Yet, that’s exactly what we see in Microsoft, circa 2013. A once thriving and prosperous company that is flailing in a different era. Who’s to blame for Microsoft’s troubles?
Killing Windows Softly
Just to be fair about the situation that Microsoft finds itself in these days, all the math doesn’t support the company’s frequently announced demise.
Microsoft is loaded with cash and makes money hand over fist on the profitability of Windows and Office, both of which are considered dinosaurs in the mobile device age.
Meanwhile, Apple has grown to dominate a number of interrelated product segments– notebooks, portable media players, online media sales, smartphones, and tablets.
Indeed, Apple co-founder Steve Jobs heralded the arrival of the iPad as the beginning of the post-PC era, but Microsoft’s problems began years before that monumental event.
The company that Bill Gates built simply hasn’t been able to repeat the performance of Windows and Office in other endeavors– search engine, advertising, smartphones, tablets, online media sales.
Up and down the product line, Microsoft’s efforts are anemic failures, so when we talk about the post-PC era, one that does not have Microsoft at the top of the pack, we have to consider that Microsoft might be dying.

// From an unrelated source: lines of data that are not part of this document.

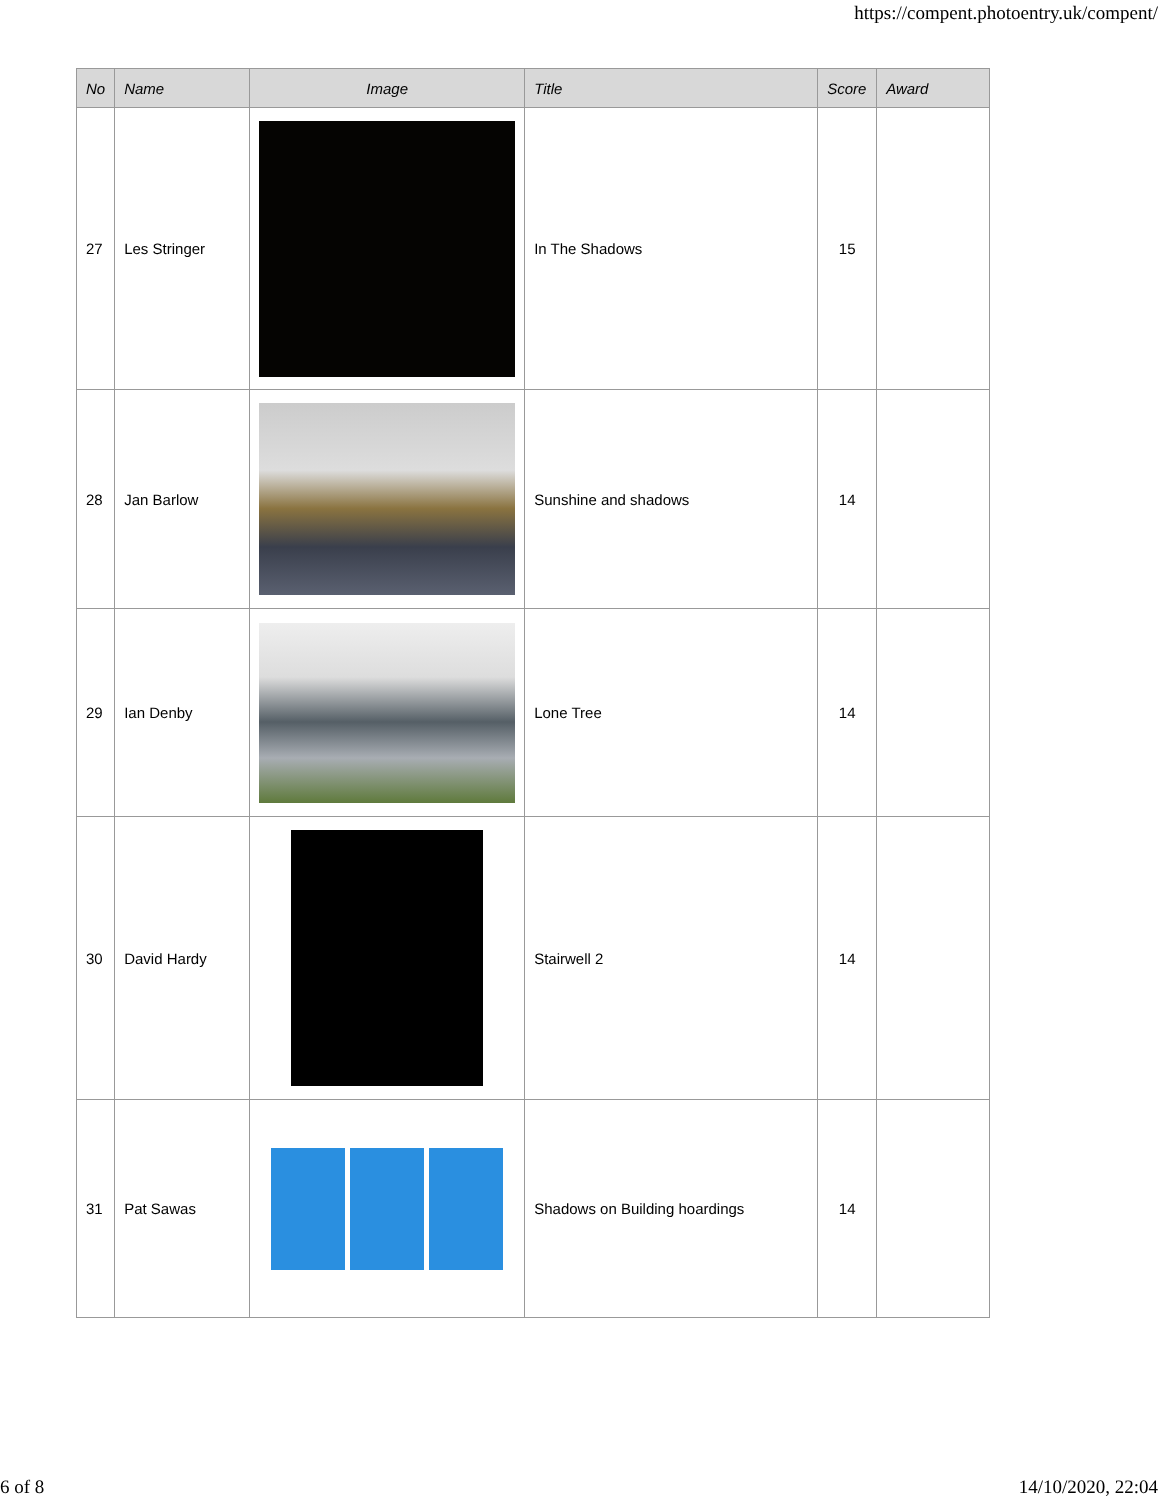https://compent.photoentry.uk/compent/
| No | Name | Image | Title | Score | Award |
| --- | --- | --- | --- | --- | --- |
| 27 | Les Stringer | | In The Shadows | 15 | |
| 28 | Jan Barlow | | Sunshine and shadows | 14 | |
| 29 | Ian Denby | | Lone Tree | 14 | |
| 30 | David Hardy | | Stairwell 2 | 14 | |
| 31 | Pat Sawas | | Shadows on Building hoardings | 14 | |
6 of 8 14/10/2020, 22:04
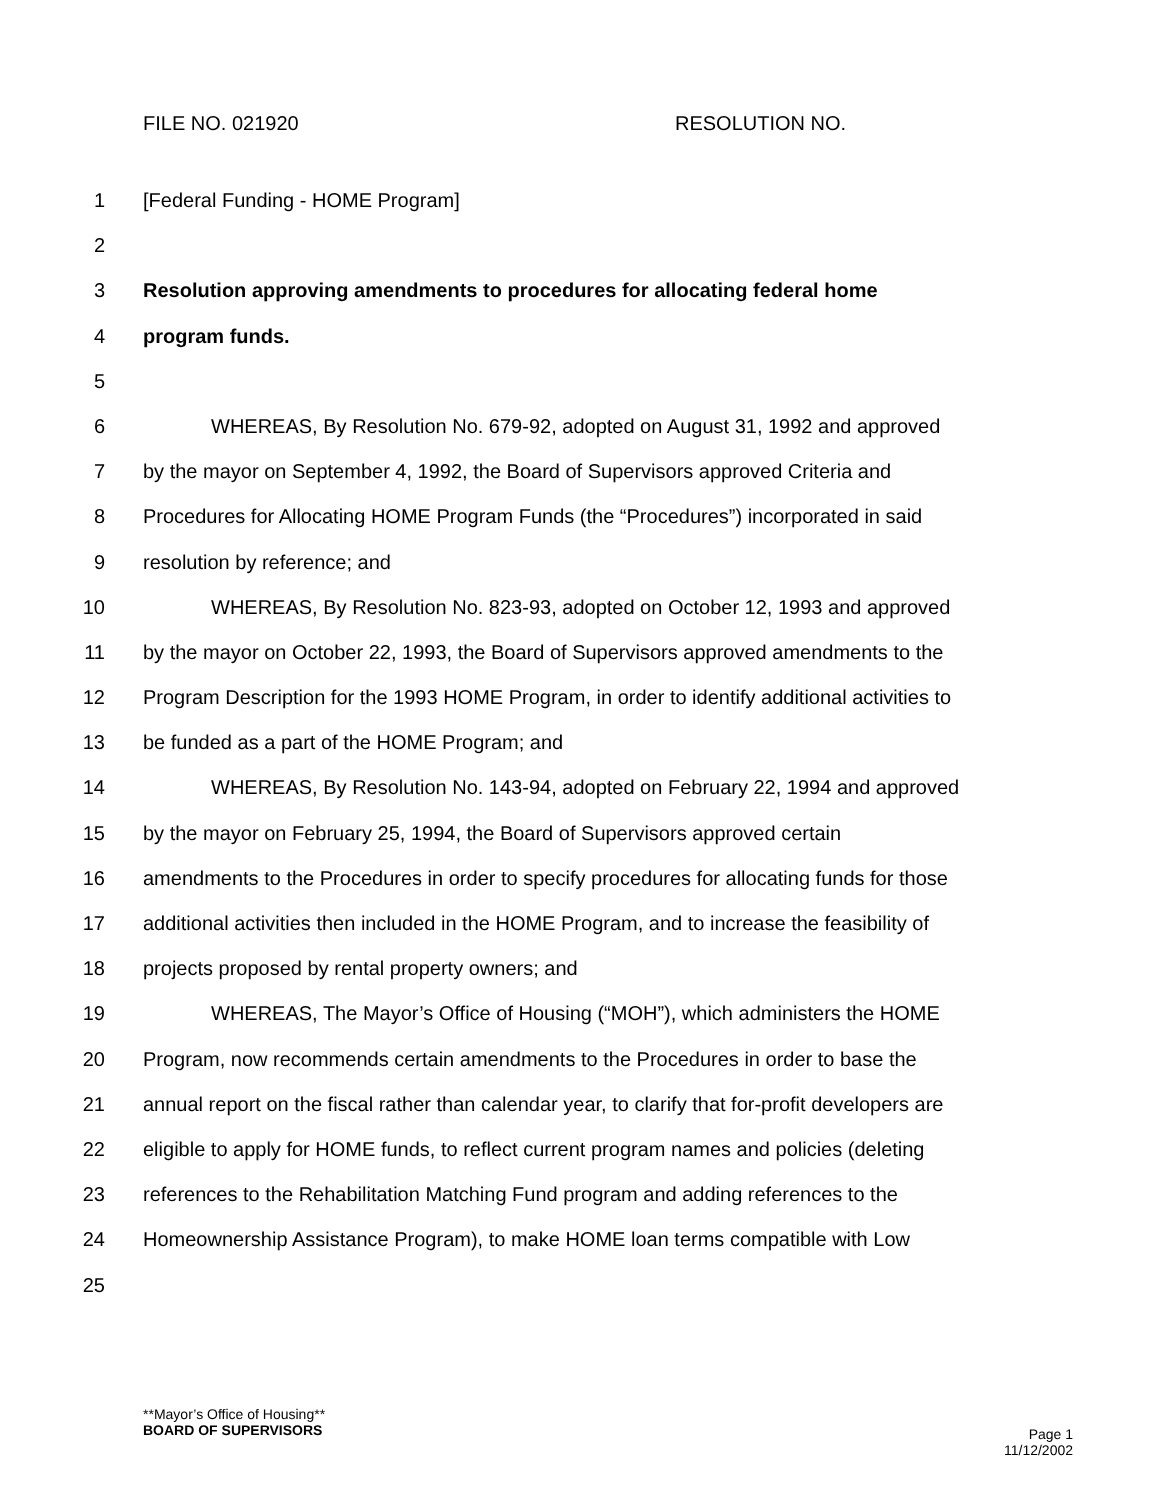FILE NO. 021920 RESOLUTION NO.
1 [Federal Funding - HOME Program]
2
3 Resolution approving amendments to procedures for allocating federal home
4 program funds.
5
6 WHEREAS, By Resolution No. 679-92, adopted on August 31, 1992 and approved
7 by the mayor on September 4, 1992, the Board of Supervisors approved Criteria and
8 Procedures for Allocating HOME Program Funds (the “Procedures”) incorporated in said
9 resolution by reference; and
10 WHEREAS, By Resolution No. 823-93, adopted on October 12, 1993 and approved
11 by the mayor on October 22, 1993, the Board of Supervisors approved amendments to the
12 Program Description for the 1993 HOME Program, in order to identify additional activities to
13 be funded as a part of the HOME Program; and
14 WHEREAS, By Resolution No. 143-94, adopted on February 22, 1994 and approved
15 by the mayor on February 25, 1994, the Board of Supervisors approved certain
16 amendments to the Procedures in order to specify procedures for allocating funds for those
17 additional activities then included in the HOME Program, and to increase the feasibility of
18 projects proposed by rental property owners; and
19 WHEREAS, The Mayor’s Office of Housing (“MOH”), which administers the HOME
20 Program, now recommends certain amendments to the Procedures in order to base the
21 annual report on the fiscal rather than calendar year, to clarify that for-profit developers are
22 eligible to apply for HOME funds, to reflect current program names and policies (deleting
23 references to the Rehabilitation Matching Fund program and adding references to the
24 Homeownership Assistance Program), to make HOME loan terms compatible with Low
25
**Mayor’s Office of Housing**
BOARD OF SUPERVISORS Page 1
11/12/2002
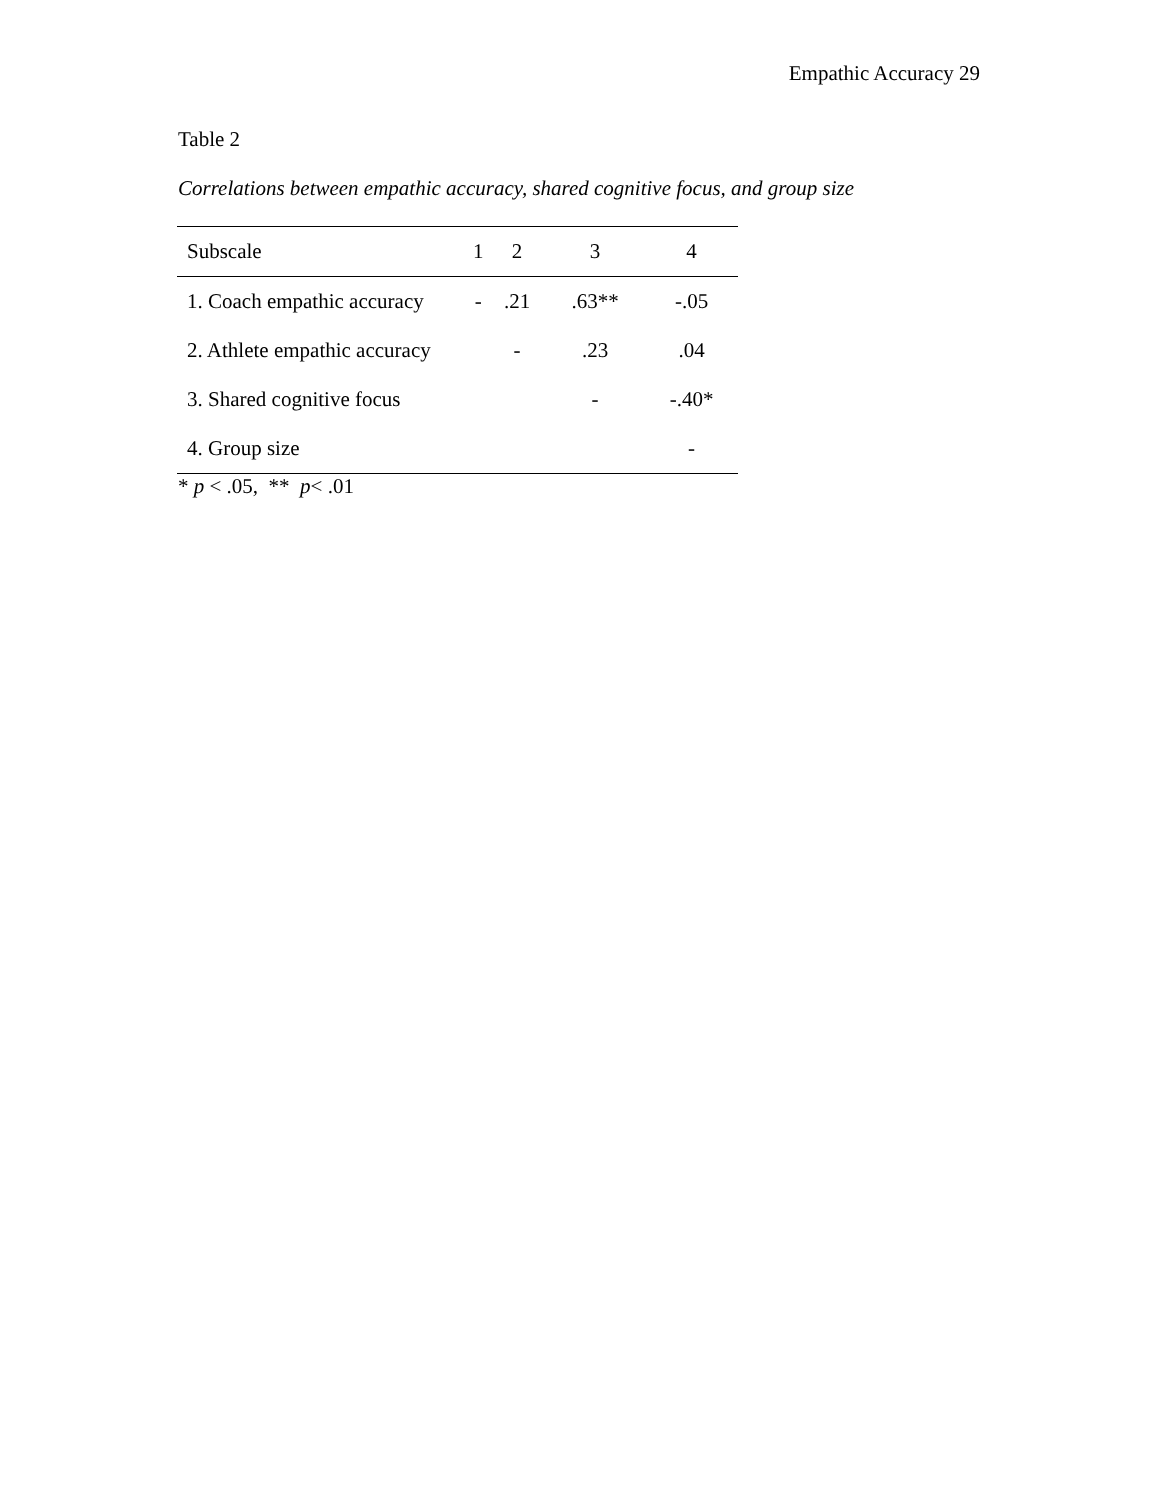Empathic Accuracy 29
Table 2
Correlations between empathic accuracy, shared cognitive focus, and group size
| Subscale | 1 | 2 | 3 | 4 |
| --- | --- | --- | --- | --- |
| 1. Coach empathic accuracy | - | .21 | .63** | -.05 |
| 2. Athlete empathic accuracy | | - | .23 | .04 |
| 3. Shared cognitive focus | | | - | -.40* |
| 4. Group size | | | | - |
* p < .05, ** p< .01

Who’s to blame for Microsoft’s troubles?
The Blame Game
First, a little history. The initial 10 years of Steve Jobs return to his rightful throne at Apple were devoted to righting the ship, gathering resources, and planning for the future. The last five years brought the iPhone, App Store, iPad, and enormous profits.
Meanwhile, Microsoft, which Jobs acknowledged won the OS wars back in the day and urged the Mac faithful to get over it and move on, became burdened with paranoia, and fearfully set out to conquer product markets for which it was woefully unprepared to compete or manage.
Windows had security problems so severe that it drove millions of customers into Apple’s waiting arms– clean and neat stores with products that were easier to use and manage.
For business, both Windows and Office became an expensive and complex albatross. Microsoft was caught flatfooted by the remarkable successes Apple’s 21st century initiatives– iPod, iTunes Store, iPhone, App Store, iPad, and couldn’t get PC manufacturers to create the same cachet of the new aluminum clad Macs.
A Perfect Storm
Clearly, any consideration of the death of Microsoft could be blamed on a perfect storm of inept and slothful corporate management, and Apple’s nimble blitzkrieg of integrated products which yet dominates marketshare or profit or both of each product category.
Most of the woes Microsoft faces today are self inflicted, and six years after the launch of Apple’s iconic iPhone, the Windows maker has only answered with anemic me-too products which haven’t captured the imagination of customers or the enterprise. If the future of computing is in mobile devices, Microsoft is being left far behind and will need to do what Apple did to climb away from the brink of death.
Apple builds products that customers want to buy and use. When Microsoft’s products generate the same level of enthusiasm and excitement, maybe the company will rise from that pile of rich ashes.